One teacher liked to say that ''school should not get in the way of your education".

That’s an excellent point.

I wouldn’t say that I learned nothing in high school. But I would say that my ability to retain knowledge that I haven’t subsequently used over the years is very low. My history knowledge, for example, is pretty much kept alive only by cultural references. Factoring in that my first two years of college was just a repeat of grades 9-12, I’d say that, yes, I could’ve comfortably skipped high school with no net effect on my knowledge – which is the same as “learned nothing in high school” (in terms of academic knowledge, anyway).

I can see not learning anything in high school.

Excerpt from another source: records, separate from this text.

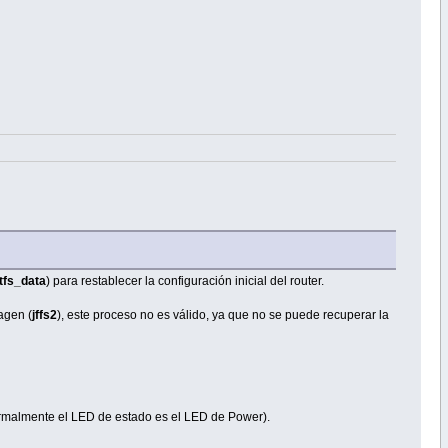
tfs_data
) para restablecer la configuración inicial del router.
magen (
jffs2
), este proceso no es válido, ya que no se puede recuperar la
malmente el LED de estado es el LED de Power).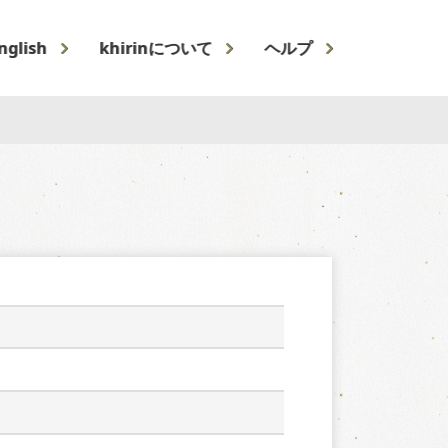
nglish
khirinについて
ヘルプ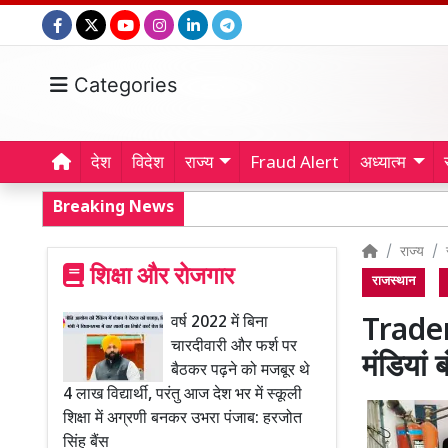
Categories
देश
विदेश
राज्य
Fraud Alert
अध्यात्म
Breaking News
राज्य
शिक्षा और रोजगार
राजस्थान
वर्ष 2022 में बिना
Trader
चारदीवारी और फर्श पर
मंडियां 
बैठकर पढ़ने को मजबूर थे
4 लाख विद्यार्थी, परंतु आज देश भर में स्कूली
शिक्षा में अग्रणी बनकर उभरा पंजाब: हरजोत
सिंह बैंस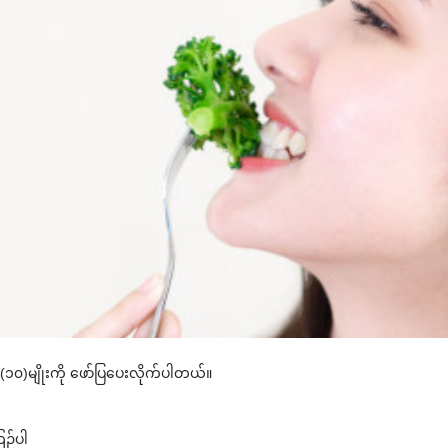
၁၀)မျိုးကို ဖော်ပြပေးလိုက်ပါတယ်။
ြဉ်ပါ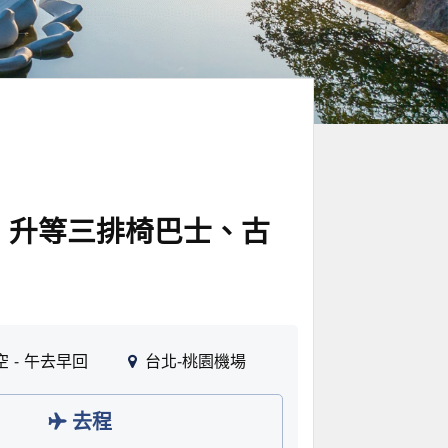
、升等三排椅巴士、古
空
午去早回
台北-桃園機場
去程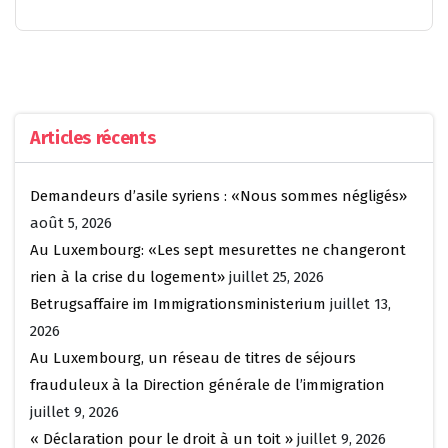
Articles récents
Demandeurs d’asile syriens : «Nous sommes négligés»
août 5, 2026
Au Luxembourg: «Les sept mesurettes ne changeront
rien à la crise du logement»
juillet 25, 2026
Betrugsaffaire im Immigrationsministerium
juillet 13,
2026
Au Luxembourg, un réseau de titres de séjours
frauduleux à la Direction générale de l’immigration
juillet 9, 2026
« Déclaration pour le droit à un toit »
juillet 9, 2026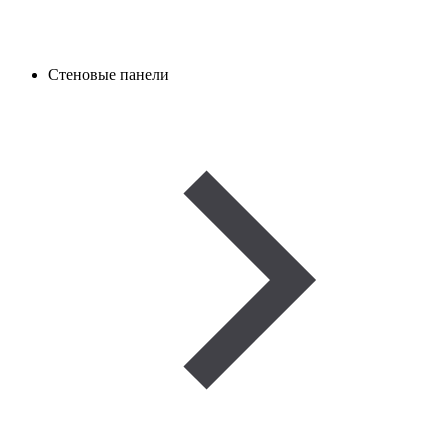
Стеновые панели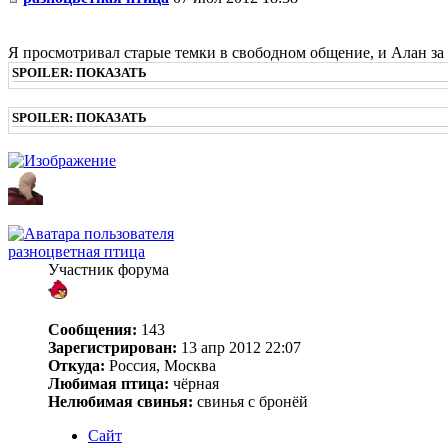
Я просмотривал старые темки в свободном общение, и Алан за 
SPOILER:
ПОКАЗАТЬ
SPOILER:
ПОКАЗАТЬ
разноцветная птица
Участник форума
Сообщения:
143
Зарегистрирован:
13 апр 2012 22:07
Откуда:
Россия, Москва
Любимая птица:
чёрная
Нелюбимая свинья:
свинья с бронёй
Сайт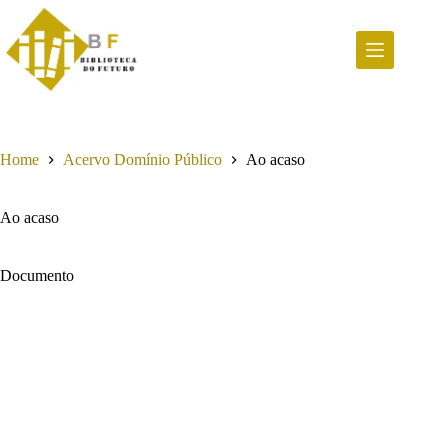
Pular
para
o
conteúdo
Home
Acervo Domínio Público
Ao acaso
Ao acaso
Documento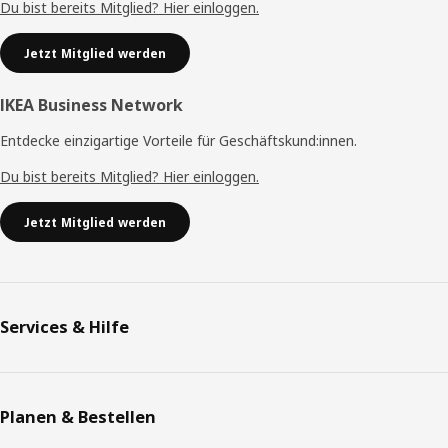
Du bist bereits Mitglied? Hier einloggen.
Jetzt Mitglied werden
IKEA Business Network
Entdecke einzigartige Vorteile für Geschäftskund:innen.
Du bist bereits Mitglied? Hier einloggen.
Jetzt Mitglied werden
Services & Hilfe
Planen & Bestellen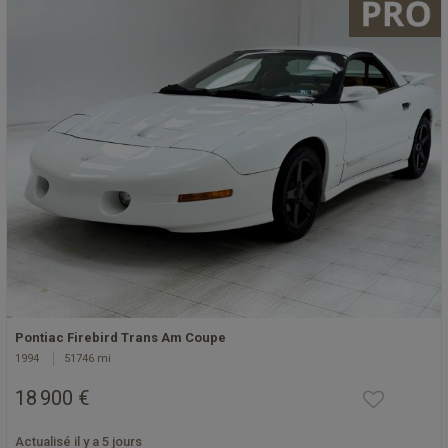
Pontiac Firebird Trans Am Coupe
1994
51746 mi
18 900 €
Actualisé il y a 5 jours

If you hit just the right (or wrong) combination of track and teacher you could coast your way to a diploma with no expended effort. Due to inexcusable laziness in eighth grade I ended up in shop class English. My freshman English teacher lived for summer vacation. If he was not on a summer vacation he only wanted to talk about a vacation he had taken. Over the course of a year we were to read one book. We were not tested on whether we actually read it. Everyone got As.

And the thing is, people loved his class. Someone was running football pools, somebody else sold things that people wanted but probably should not have, and there was constant free flowing conversation about the general bullshit stuff teenagers talk about. Nobody in that room knew they were being robbed. Until later.

Good to see you again, by the way. I have a Vegas act now.

Sometimes the decision is out of the teacher’s hands. I had a 9th grade student one time who could write only his name and address. He had already failed someone else’s 9th grade class and there was no way that I could give him a passing grade. The principal said that since he had failed 9th grade twice, we should give him a chance to see how he would do in the 10th grade. And he changed the grade.

Some of you are really silly talking about how you didn’t learn anything in school. And you (well, most of you) are writing your comments in well-composed sentences. Oh, please.

Ogre, do you mind if I ask which high school in Montgomery? The smartest man I know is a product of the public schools there.

Ah! Are you in the Village? I’ve never been to NYC, but I’ve always wanted to stay at the Chelsea just because of its history. “They” all stayed there. Good choice for your post.

Ogre: Do you mind if I ask which high school in Montgomery? My husband graduated from Lee and went to Vanderbilt. Smartest man I know.

I learned how to find the square root of a number longhand…and every day I wait and wait to square root something in RL. :frowning:

That pretty much sums up school for me.

I tend to use trig at my job…but my calculator is much faster.

I learned a great deal in HS. Everyone did. But, like everyone else, I have forgotten most of it, since most of it was pretty useless in day to day life. School seems like a waste in that respect, but, just because we don’t use a lot of the knowledge, or don’t even actively remember it, doesn’t mean we don’t benefit from it. My mind was exercised. I probably can put 2 and 2 together faster now because of it. No doubt there are many fragments of that knowledge still floating about helping to make connections so I can understand the world better.